3rd workshop on Graphs and more Complex structures for Learning and Reasoning

Graphical Dynamical Systems

Real-world bio-social habitats are often represented as co-evolving complex networks. Reasoning about such complex systems is complicated and scientifically challenging due to their size, co-evolutionary nature and multiple contagions spreading simultaneously. Examples include: human immune system, The 2019 COVID-19 pandemic, 2009 financial crisis, 2003 Northeast power blackout, global migration,  information propagation over social media,  societal impacts of natural and human initiated disasters and the effect of climate change.

Graphical Dynamical systems (GDS) can be used to model and represent large co-evolving bio-social habitats. The talk will describe a computational theory of GDS, with a particular focus on inference problems. We will discuss how GDS can aid in the development of practical decision support systems to reason about coevolving bio-social habitats.

New ML models for Networks in Public Health and Beyond

Networks are an important abstraction for problems in many domains including public health, urban computing and other areas. They are ubiquitous, from online social networks, gene-regulatory networks, to router graphs. Dynamical processes on networks are also widespread across several domains. Understanding such propagation processes will eventually enable us to manipulate them for our benefit e.g., understanding dynamics of epidemic spreading over graphs helps design more robust policies for immunization. 

In this talk, we will go over some of our recent work on developing new network ML models and algorithms under uncertainty such as: learning latent graphs from multi-variate time-series, developing differentiable network-based agent models, autoregressive models for graph generation and stochastic algorithms for network design. 

MultiBiSage: A Web-Scale Recommendation System Using Multiple Bipartite Graphs at Pinterest

Abstract: Recently, graph based recommendation systems have been successfully developed and deployed in industry. At Pinterest, a data-efficient GCN, PinSage, learns pin embeddings from the Pin-Board graph. Pinterest relies heavily on PinSage which in turn only leverages the Pin-Board graph.  However, there exist several entities at Pinterest and heterogeneous interactions among these entities. These diverse entities and interactions provide important signals for recommendations and modeling. In this work, we show that training deep learning models on graphs that capture these diverse interactions can result in learning higher-quality pin embeddings than training PinSage on only the Pin-Board graph. However, building a large-scale heterogeneous graph engine that can process the entire Pinterest size data has not yet been done.
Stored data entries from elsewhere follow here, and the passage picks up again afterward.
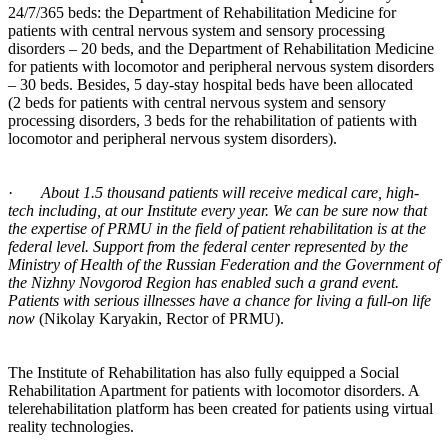
24/7/365 beds: the Department of Rehabilitation Medicine for
patients with central nervous system and sensory processing
disorders – 20 beds, and the Department of Rehabilitation Medicine
for patients with locomotor and peripheral nervous system disorders
– 30 beds. Besides, 5 day-stay hospital beds have been allocated
(2 beds for patients with central nervous system and sensory
processing disorders, 3 beds for the rehabilitation of patients with
locomotor and peripheral nervous system disorders).
·
About 1.5 thousand patients will receive medical care, high-
tech including, at our Institute every year. We can be sure now that
the expertise of PRMU in the field of patient rehabilitation is at the
federal level. Support from the federal center represented by the
Ministry of Health of the Russian Federation and the Government of
the Nizhny Novgorod Region has enabled such a grand event.
Patients with serious illnesses have a chance for living a full-on life
now
(Nikolay Karyakin, Rector of PRMU).
The Institute of Rehabilitation has also fully equipped a Social
Rehabilitation Apartment for patients with locomotor disorders. A
telerehabilitation platform has been created for patients using virtual
reality technologies.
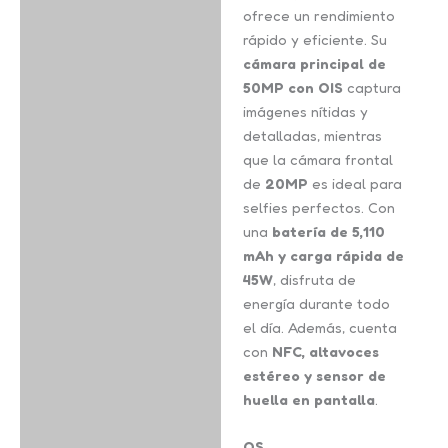
ofrece un rendimiento
rápido y eficiente. Su
cámara principal de
50MP con OIS
captura
imágenes nítidas y
detalladas, mientras
que la cámara frontal
de
20MP
es ideal para
selfies perfectos. Con
una
batería de 5,110
mAh y carga rápida de
45W
, disfruta de
energía durante todo
el día. Además, cuenta
con
NFC, altavoces
estéreo y sensor de
huella en pantalla
.
OS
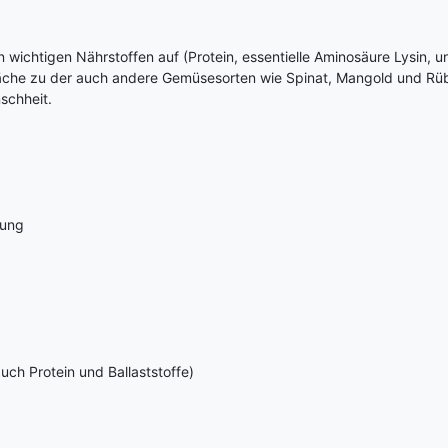
ichtigen Nährstoffen auf (Protein, essentielle Aminosäure Lysin, u
he zu der auch andere Gemüsesorten wie Spinat, Mangold und Rüb
schheit.
uung
h Protein und Ballaststoffe)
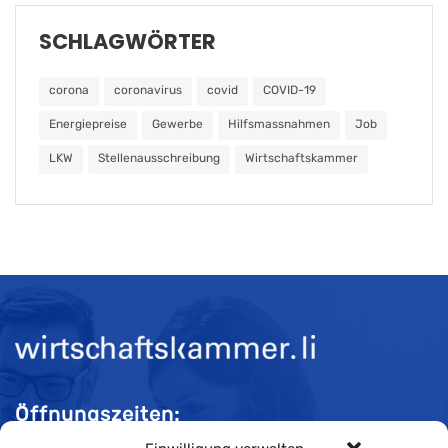
SCHLAGWÖRTER
corona
coronavirus
covid
COVID-19
Energiepreise
Gewerbe
Hilfsmassnahmen
Job
LKW
Stellenausschreibung
Wirtschaftskammer
Öffnungszeiten:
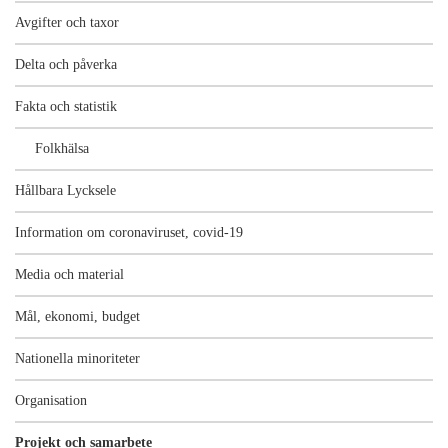
Avgifter och taxor
Delta och påverka
Fakta och statistik
Folkhälsa
Hållbara Lycksele
Information om coronaviruset, covid-19
Media och material
Mål, ekonomi, budget
Nationella minoriteter
Organisation
Projekt och samarbete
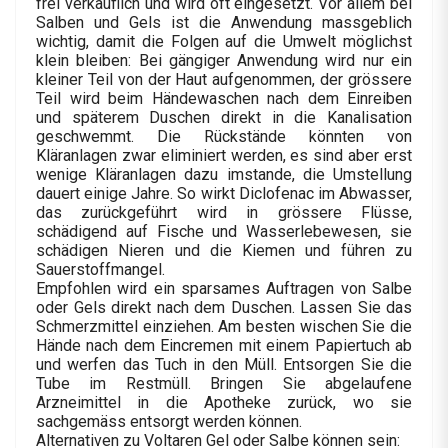
frei verkäuflich und wird oft eingesetzt. Vor allem bei
Salben und Gels ist die Anwendung massgeblich
wichtig, damit die Folgen auf die Umwelt möglichst
klein bleiben: Bei gängiger Anwendung wird nur ein
kleiner Teil von der Haut aufgenommen, der grössere
Teil wird beim Händewaschen nach dem Einreiben
und späterem Duschen direkt in die Kanalisation
geschwemmt. Die Rückstände könnten von
Kläranlagen zwar eliminiert werden, es sind aber erst
wenige Kläranlagen dazu imstande, die Umstellung
dauert einige Jahre. So wirkt Diclofenac im Abwasser,
das zurückgeführt wird in grössere Flüsse,
schädigend auf Fische und Wasserlebewesen, sie
schädigen Nieren und die Kiemen und führen zu
Sauerstoffmangel.
Empfohlen wird ein sparsames Auftragen von Salbe
oder Gels direkt nach dem Duschen. Lassen Sie das
Schmerzmittel einziehen. Am besten wischen Sie die
Hände nach dem Eincremen mit einem Papiertuch ab
und werfen das Tuch in den Müll. Entsorgen Sie die
Tube im Restmüll. Bringen Sie abgelaufene
Arzneimittel in die Apotheke zurück, wo sie
sachgemäss entsorgt werden können.
Alternativen zu Voltaren Gel oder Salbe können sein:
In this work, we present a clever and effective solution where we break the heterogeneous graph into multiple disjoint bipartite graphs and then develop a novel data-efficient MultiBiSage model that combines the signals from them. MultiBiSage can capture the graph structure of multiple bipartite graphs to learn high-quality pin embeddings. The benefit of our approach is that individual bipartite graphs can be processed with minimal changes to Pinterest’s current infrastructure, while being able to combine information from all the graphs while achieving high performance. We train MultiBiSage on six bipartite graphs including our Pin-Board graph and show that it significantly outperforms the deployed latest version of PinSage on multiple user engagement metrics. We also perform experiments on two public datasets to show that MultiBiSage is generalizable and can be applied to datasets outside of Pinterest.
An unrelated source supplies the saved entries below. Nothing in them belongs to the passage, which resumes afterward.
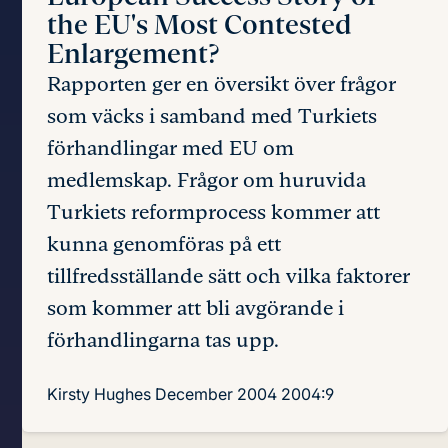
the EU's Most Contested
Enlargement?
Rapporten ger en översikt över frågor
som väcks i samband med Turkiets
förhandlingar med EU om
medlemskap. Frågor om huruvida
Turkiets reformprocess kommer att
kunna genomföras på ett
tillfredsställande sätt och vilka faktorer
som kommer att bli avgörande i
förhandlingarna tas upp.
Kirsty Hughes
December 2004
2004:9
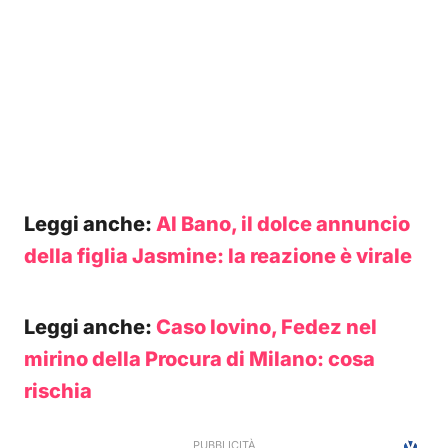
Leggi anche:
Al Bano, il dolce annuncio
della figlia Jasmine: la reazione è virale
Leggi anche:
Caso Iovino, Fedez nel
mirino della Procura di Milano: cosa
rischia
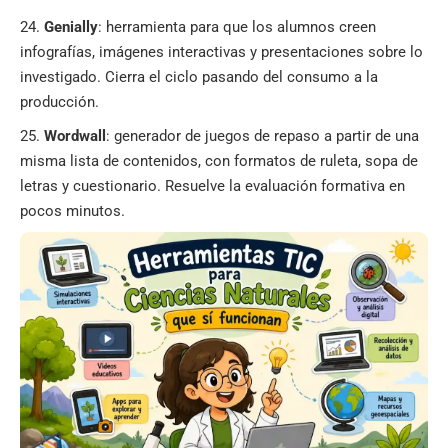
Genially
: herramienta para que los alumnos creen
infografías, imágenes interactivas y presentaciones sobre lo
investigado. Cierra el ciclo pasando del consumo a la
producción.
Wordwall
: generador de juegos de repaso a partir de una
misma lista de contenidos, con formatos de ruleta, sopa de
letras y cuestionario. Resuelve la evaluación formativa en
pocos minutos.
Learning mechanisms on graph neural networks

How do the weights of a graph neural network (GNN) evolve during learning? Through the use of the neural tangent kernel neural tangent kernel, I will discuss the precise weight dynamics of a wide graph neural network during learning. But how does this kernel evolve as the underlying graph grows, for instance, as in the case of a growing social network? I investigate this in the limit of large graphs by introducing the graphon-neural tangent kernel, and proving convergence of the graph-kernel to the graphon-kernel. Through this, I show how one can train a GNN on a smaller network and transfer rapidly to a larger network with theoretical performance guarantees. 

Despite theoretical guarantees on transfer learning from small to large graphs, conventional optimization of GNNs is still relatively slow. One might ask whether, given a finite size graph, backpropagation is the optimal learning mechanism. Here, I present a novel learning rule that uses a combination of gating, and local learning, inspired by neuroscience, to propose a significantly faster alternative to backpropagation. This learning rule, called Dendritic Gated Networks, applies to a variety of neural networks including GNNs and results in rapid, efficient, and intuitive weight updates, and presents several performance advantages like prevention of overfitting and resistance to catastrophic forgetting.

How to Leverage Network Structure to Improve Reasoning & Prediction

Networks are a natural representation of complex systems across domains, from social, to biological, to technological. Modeling the structure and relationships in networks is central to the understanding of these systems and have a huge economic impact with many applications. However, the characteristics of network data captured from these complex systems present a number of challenges to the design graph machine learning methods. In this talk, I will discuss recent work on reasoning about relationships in network data, with applications in knowledge graphs, social networks, and system problems.